The Williams Institute estimates that over 1 million transgender people are employed in offices across the country.
Yet 90% of them said they experienced harassment due to their gender identity or gender expression, according to a survey of tens of thousands of people conducted by the Center for Transgender Equality, while one-third say they have been fired.
In North Carolina, the unemployment rate for transgender individuals was double the rate for the entire population — in large part, advocates say, because of the discrimination and other barriers they may face while on the job.
President Donald Trump’s administration has pushed for a rollback in protections for transgender individuals, including a ban on their service in the military and the revocation of a policy that allows students to use bathrooms consistent with their gender identity in public schools.
That has created some fresh wounds for the LGBTQ community across North Carolina, where the state Legislature three years ago prohibited cities from barring discrimination on the basis of gender identity and sexual orientation — in response to an effort in Charlotte to do exactly that.
Although a long-running legal battle on the law was recently settled, transgender employees in North Carolina can still be fired because of their gender identity — much like Dula almost was.
Some companies aren’t waiting for laws to change: Many of the job fair attendees interviewed by The Charlotte Observer said they had experienced positive support from employers in Charlotte, from a local Starbucks to the Myers Park Country Club.

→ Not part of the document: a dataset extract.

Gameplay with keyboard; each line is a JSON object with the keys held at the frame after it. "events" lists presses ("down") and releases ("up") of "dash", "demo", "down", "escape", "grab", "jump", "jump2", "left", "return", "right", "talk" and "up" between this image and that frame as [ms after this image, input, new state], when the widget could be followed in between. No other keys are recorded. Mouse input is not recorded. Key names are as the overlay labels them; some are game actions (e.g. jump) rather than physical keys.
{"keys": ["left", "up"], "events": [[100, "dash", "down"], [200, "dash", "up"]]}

But attendees coming from farther away said the climate can be more hostile than in progressive Mecklenburg County. At least one job candidate believed they had been fired from a hospital in North Carolina because of their gender identity.
Another attendee, Lilith K., said she would never be open about her gender identity at her construction job in the suburbs. She identifies as a demigirl, or partially but not wholly a woman.
“It’s constantly dehumanizing,” said Lilith, who declined to provide her last name out of safety concerns. Her boss has repeatedly made trans-phobic comments about other people, and she fears she would be fired — not just uncomfortable — if she did come out.
Erin Barbee, of the Charlotte LGBT Chamber of Commerce, said that adopting trans-inclusive policies isn’t just good for employees. It’s also good business, she said.
“If there’s an organization that shows they’re inclusive, they’re going to have a reach that the next guy is not going to get,” she said. “If they say, ‘Yes, we stand for trans rights,’ they’re going to get trans banking.”